New kinds of graves, named after a grave at Suvorovo, appear about 4200-4000 BCE north of the Danube delta in the coastal steppes of Ukraine near Izmail, more than five hundred years before the geographic expansion evidenced by the presence of horse bones.
Suvorovo graves are similar to and probably derive from earlier funeral traditions in the steppes around the Dnieper River.
Some Suvorovo graves contain polished stone mace-heads shaped like horse heads and horse tooth beads.
Earlier steppe graves also had contained polished stone mace-heads, some of them carved in the shape of animal heads.
Settlements in the steppes contemporary with Suvorovo, such as Sredni Stog II and Dereivka on the Dnieper River, contained twelve to fifteen percent horse bones.

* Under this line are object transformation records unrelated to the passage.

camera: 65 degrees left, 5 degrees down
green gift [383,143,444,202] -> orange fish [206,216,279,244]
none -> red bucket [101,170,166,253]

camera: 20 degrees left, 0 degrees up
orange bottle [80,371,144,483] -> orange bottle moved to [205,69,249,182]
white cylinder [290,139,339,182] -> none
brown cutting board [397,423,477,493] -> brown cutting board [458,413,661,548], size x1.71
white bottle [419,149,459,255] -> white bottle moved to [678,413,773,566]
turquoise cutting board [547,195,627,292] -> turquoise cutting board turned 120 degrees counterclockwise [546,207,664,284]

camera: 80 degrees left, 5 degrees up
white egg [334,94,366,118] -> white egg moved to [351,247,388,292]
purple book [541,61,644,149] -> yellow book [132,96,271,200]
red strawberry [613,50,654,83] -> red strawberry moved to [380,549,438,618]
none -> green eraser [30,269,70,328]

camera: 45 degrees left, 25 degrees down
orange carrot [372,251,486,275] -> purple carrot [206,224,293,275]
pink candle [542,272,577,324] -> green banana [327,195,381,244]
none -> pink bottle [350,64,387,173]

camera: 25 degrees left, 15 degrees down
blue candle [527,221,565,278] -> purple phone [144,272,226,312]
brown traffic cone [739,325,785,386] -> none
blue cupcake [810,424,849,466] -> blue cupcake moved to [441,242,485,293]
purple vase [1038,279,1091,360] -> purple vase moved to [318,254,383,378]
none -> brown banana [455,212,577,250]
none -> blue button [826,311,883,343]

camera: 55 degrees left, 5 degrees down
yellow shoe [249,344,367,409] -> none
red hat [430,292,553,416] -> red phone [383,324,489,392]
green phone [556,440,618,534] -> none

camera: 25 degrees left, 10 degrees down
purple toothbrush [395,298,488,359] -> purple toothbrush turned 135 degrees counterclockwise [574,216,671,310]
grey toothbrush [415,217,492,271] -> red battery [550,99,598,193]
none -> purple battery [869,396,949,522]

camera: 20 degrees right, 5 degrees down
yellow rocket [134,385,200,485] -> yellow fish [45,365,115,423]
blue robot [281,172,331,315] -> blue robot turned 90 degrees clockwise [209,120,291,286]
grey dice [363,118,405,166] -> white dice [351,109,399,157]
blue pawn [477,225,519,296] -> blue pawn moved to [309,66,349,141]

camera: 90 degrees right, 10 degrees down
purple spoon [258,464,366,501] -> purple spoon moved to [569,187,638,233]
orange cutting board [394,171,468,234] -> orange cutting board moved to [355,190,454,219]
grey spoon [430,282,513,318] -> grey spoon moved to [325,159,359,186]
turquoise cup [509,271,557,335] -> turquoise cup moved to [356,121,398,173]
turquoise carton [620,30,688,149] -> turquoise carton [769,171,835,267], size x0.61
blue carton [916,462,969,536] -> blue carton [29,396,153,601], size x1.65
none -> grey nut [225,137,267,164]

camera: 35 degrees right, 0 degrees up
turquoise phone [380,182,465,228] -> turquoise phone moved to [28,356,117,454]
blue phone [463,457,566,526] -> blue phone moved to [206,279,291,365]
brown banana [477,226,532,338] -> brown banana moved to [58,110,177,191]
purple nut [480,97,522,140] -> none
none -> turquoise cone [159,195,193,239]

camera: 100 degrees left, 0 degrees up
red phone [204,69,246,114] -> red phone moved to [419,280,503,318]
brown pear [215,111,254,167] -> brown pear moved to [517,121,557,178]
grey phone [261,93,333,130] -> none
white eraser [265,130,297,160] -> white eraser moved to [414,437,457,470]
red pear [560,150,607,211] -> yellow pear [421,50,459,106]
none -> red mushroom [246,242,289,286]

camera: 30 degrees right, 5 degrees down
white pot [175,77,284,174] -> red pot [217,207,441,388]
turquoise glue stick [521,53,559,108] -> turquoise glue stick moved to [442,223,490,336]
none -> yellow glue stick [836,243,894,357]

When Suvorovo graves appeared in the Danube delta grasslands, horse-head maces also appeared in some of the indigenous farming towns of the Tripolye and Gumelnitsa cultures in present-day Romania and Moldova, near the Suvorovo graves.
These agricultural cultures had not previously used polished-stone maces, and horse bones were rare or absent in their settlement sites.
Probably their horse-head maces had come from the Suvorovo immigrants.
The Suvorovo people in turn acquire many copper ornaments from the Tripolye and Gumelnitsa towns.